The Federal Aviation Administration has issued a new Airworthiness Directive (AD) covering more than 10,000 Boeing 737 airplanes of all model types after several reports of a faulty pressure switch in the cockpit. There are approximately 2,500 737’s registered in the United States and more than 9,000 registered in other countries. While the FAA has no authority to order such an AD in foreign countries, most countries follow FAA directives.
After receiving several reports of faulty cabin altitude pressure switches on different models of the Boeing 737 airplane, Boeing launched an investigation. The FAA requires two switches in the cockpit for redundancy, however in several instances, both were found to be faulty. Following Boeing’s investigation, Boeing determined in November of 2020 that this was not a safety issue.
The cabin altitude press switches are designed to alert the flight crew if cabin pressure exceeds 8,000 feet. At 10,000 feet some people can begin to experience hypoxia and even loss of consciousness. A notable example of this was in 2005 when the Greek airline Helios flight 522 crashed after the crew and passengers suffered hypoxia. All 121 on board died in the crash. A subsequent investigation found that the airplane suffered a pressurization problem and everyone died from lack of oxygen.

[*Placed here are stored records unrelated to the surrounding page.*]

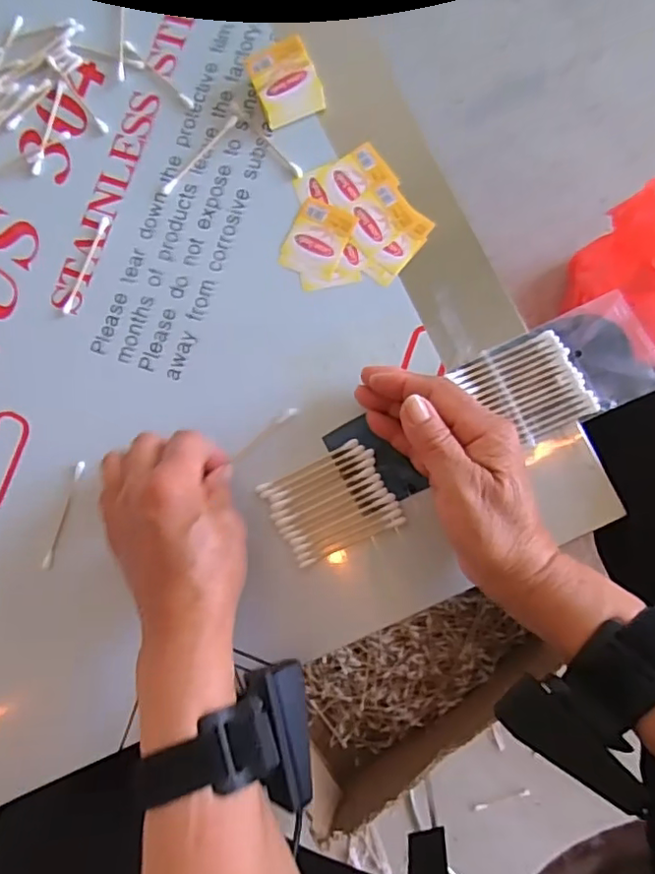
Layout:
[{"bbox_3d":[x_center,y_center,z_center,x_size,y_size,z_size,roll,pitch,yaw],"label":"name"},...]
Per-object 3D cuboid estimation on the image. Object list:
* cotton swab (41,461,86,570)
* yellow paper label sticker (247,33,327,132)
[{"bbox_3d":[-0.175,0.052,0.383,0.006,0.004,0.073,16,85,7],"label":"cotton swab"},{"bbox_3d":[-0.028,-0.239,0.391,0.041,0.020,0.047,-21,82,3],"label":"yellow paper label sticker"}]

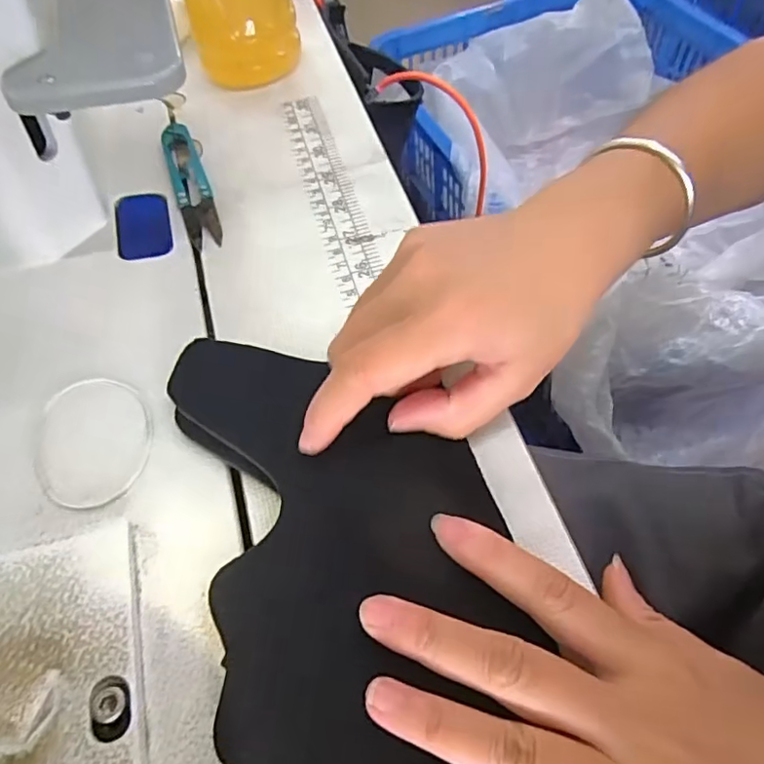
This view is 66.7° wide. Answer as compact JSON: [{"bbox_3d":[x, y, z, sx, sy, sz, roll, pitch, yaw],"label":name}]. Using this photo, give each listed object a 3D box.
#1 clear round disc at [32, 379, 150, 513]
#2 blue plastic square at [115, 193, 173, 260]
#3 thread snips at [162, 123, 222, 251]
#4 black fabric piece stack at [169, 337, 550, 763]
[{"bbox_3d":[-0.120,0.024,0.241,0.044,0.004,0.058,-16,57,-5],"label":"clear round disc"},{"bbox_3d":[-0.132,-0.086,0.322,0.028,0.004,0.053,-17,58,-6],"label":"blue plastic square"},{"bbox_3d":[-0.111,-0.116,0.335,0.019,0.007,0.102,-21,58,-8],"label":"thread snips"},{"bbox_3d":[-0.007,0.087,0.194,0.113,0.017,0.252,-10,56,-9],"label":"black fabric piece stack"}]

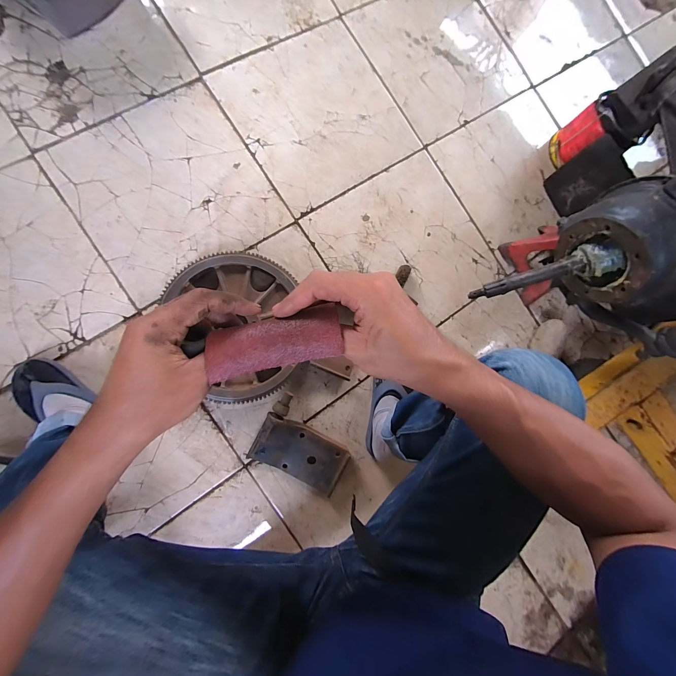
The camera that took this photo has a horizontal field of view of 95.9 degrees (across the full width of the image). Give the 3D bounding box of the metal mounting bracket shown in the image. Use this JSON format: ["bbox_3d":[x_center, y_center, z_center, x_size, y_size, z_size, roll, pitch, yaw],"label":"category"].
[{"bbox_3d":[-0.083,0.252,0.670,0.198,0.045,0.111,28,84,-6],"label":"metal mounting bracket"}]

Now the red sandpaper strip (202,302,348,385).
[{"bbox_3d":[-0.047,0.003,0.225,0.098,0.011,0.038,-14,89,-3],"label":"red sandpaper strip"}]

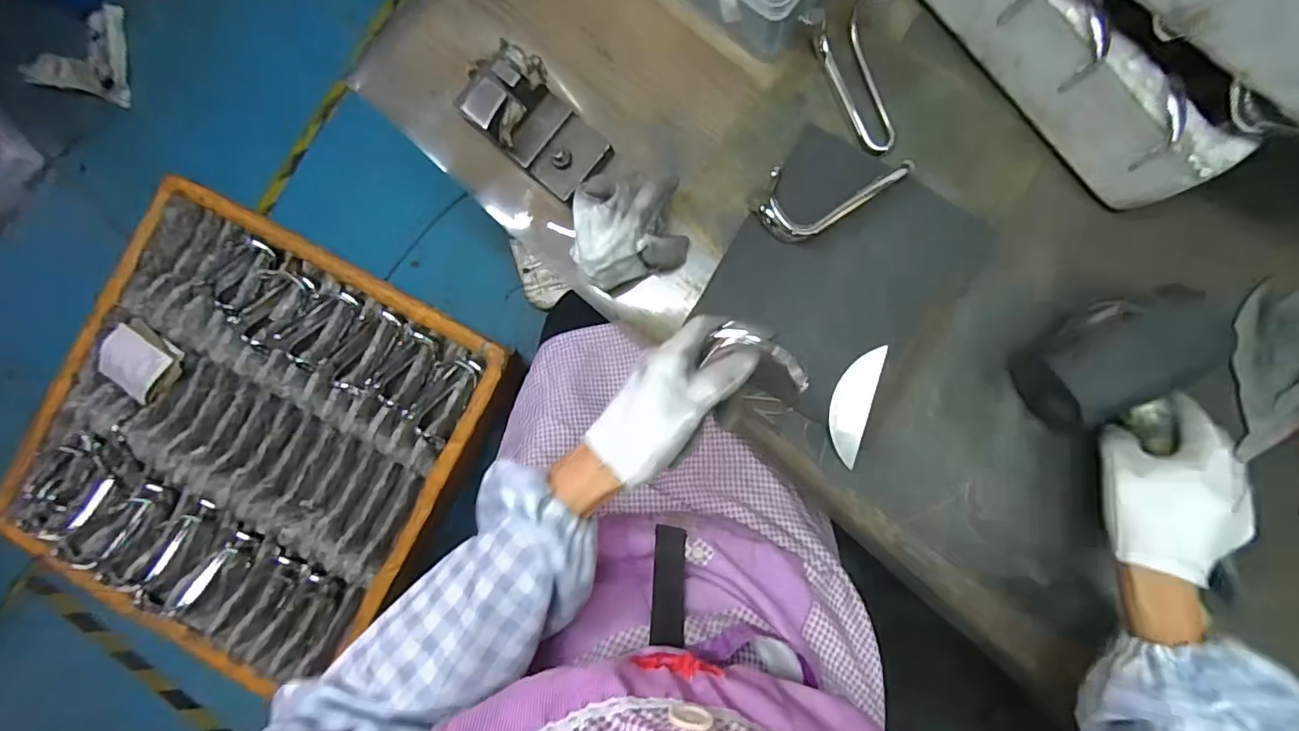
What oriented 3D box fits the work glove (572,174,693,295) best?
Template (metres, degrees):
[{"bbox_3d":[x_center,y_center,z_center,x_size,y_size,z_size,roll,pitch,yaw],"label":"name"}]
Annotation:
[{"bbox_3d":[-0.017,-0.105,0.436,0.095,0.077,0.067,-19,86,8],"label":"work glove"}]

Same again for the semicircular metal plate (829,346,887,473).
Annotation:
[{"bbox_3d":[0.163,0.031,0.443,0.030,0.004,0.096,16,89,14],"label":"semicircular metal plate"}]

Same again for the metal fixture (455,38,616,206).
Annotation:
[{"bbox_3d":[-0.088,-0.188,0.435,0.067,0.074,0.094,-45,83,4],"label":"metal fixture"}]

The FAA began investigating the high rate of failure being found on both the primary and redundant secondary pressure switches and on July 15th, issued a new AD requiring operators of the 737 to conduct regular testing of the pressure switches. The design of the switches alert the crew of a pressure problem, but not if the switches themselves are not working. The FAA said the high failure rate was a substantial safety risk, but that they have not yet determined why the failures keep happening. Until a fix can be made, regular testing will be required.